PROBLEMS TO SOLVE:
1. From the New Year travel post, copy the passage starting with "For some reason, which" and going on through "into our luggage.".
2. In the New Year travel post, at what time did the flight to Zurich leave on New Year's Day?

PASSAGE SHOWN:
================================
I rang in my New Year whilst on a train to the airport. As depressing as it sounds, it actually wasn't that bad, because I had good company with me, and we were lucky enough to glimpse some fireworks at not too far a distance when the clock struck 12.

I had friends who didn't manage to get in to see the London Eye fireworks, because apparently security closed off the entrances fairly early. So I guess even if I was planning for a London countdown, it might not have been all that great. Public countdowns and all the smelly (if it wasn't winter), spitting people who always manage to step on my shoes have never been my favourite thing anyway.

We had a flight to Zurich at 6.50am, New Years Day. For obvious reasons, it was ridiculously cheap to travel at such an hour, though public transport to the airport would've cost a bomb, hence why we opted to take the latest possible train there and spend a night at the airport to save costs.

I couldn't catch a wink of sleep at the airport though.

There were two ladies who bought bottles of (presumably cheap) champagne, and were offering them out to strangers, seeing as everyone was miserably stuck at the airport instead of partying it up. They started out being just excited, but as the night wore on, they became increasingly loud and drunk. And loud. Did I mention loud?

So yeah, not exactly a good start to the New Year. And it gets much worse.

For some reason, which in hindsight I really cannot fathom, all six of us going on the trip brought one trolley case and one backpack, and one handbag of course for all the girls. Which means that between our group of four girls and two guys, we had 16 pieces of hand luggage, which we had to find some way to compress into 6 pieces, as Easyjet only allowed one hand luggage apiece, with no allowance for personal items, meaning even our handbags had to be squished into our luggage.
================================
STORED DATA:
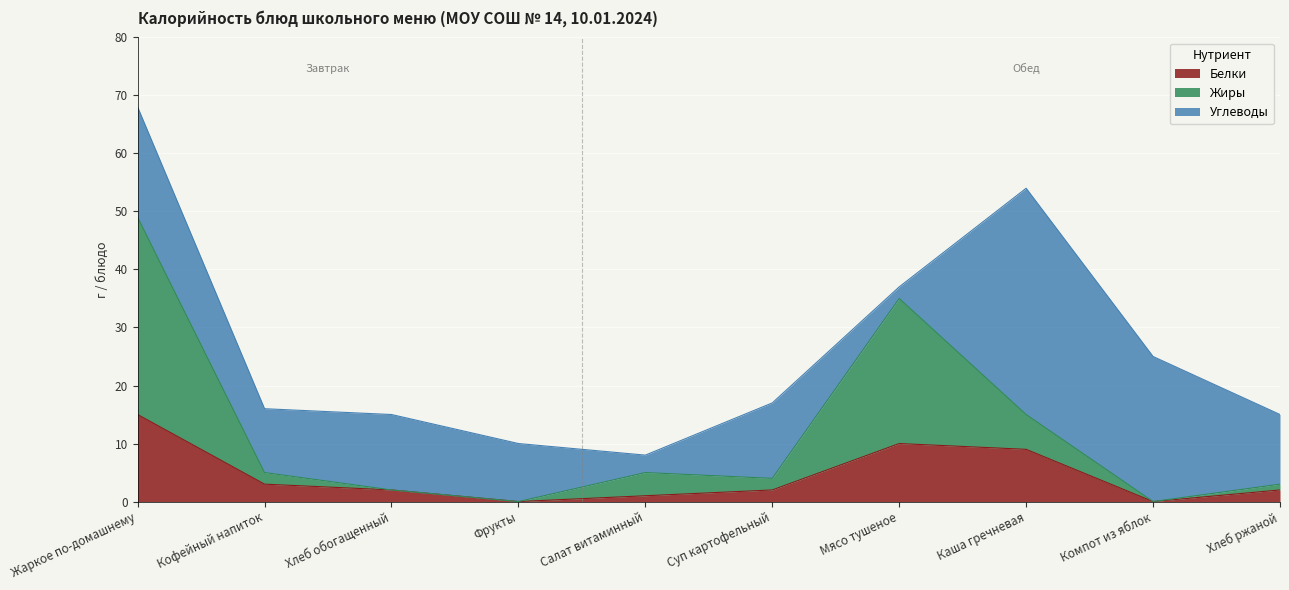

Which series has the widest spread of values?

Жиры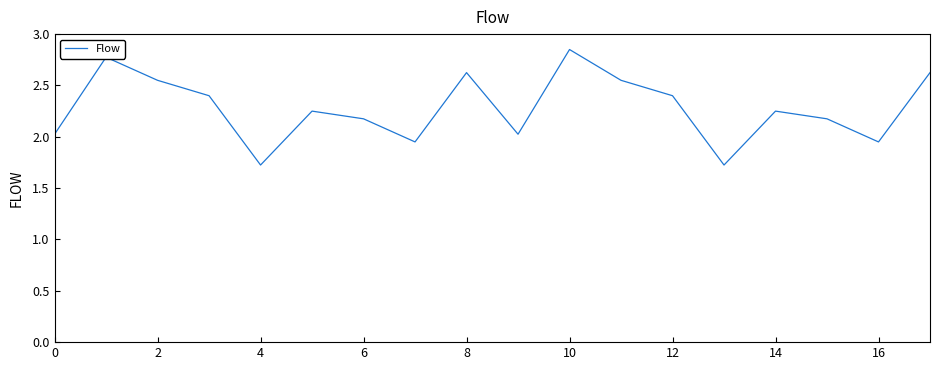

What is the smallest value displayed?

1.7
================================
SOLUTIONS FOR EACH TASK:
1.
For some reason, which in hindsight I really cannot fathom, all six of us going on the trip brought one trolley case and one backpack, and one handbag of course for all the girls. Which means that between our group of four girls and two guys, we had 16 pieces of hand luggage, which we had to find some way to compress into 6 pieces, as Easyjet only allowed one hand luggage apiece, with no allowance for personal items, meaning even our handbags had to be squished into our luggage.

2. 6.50am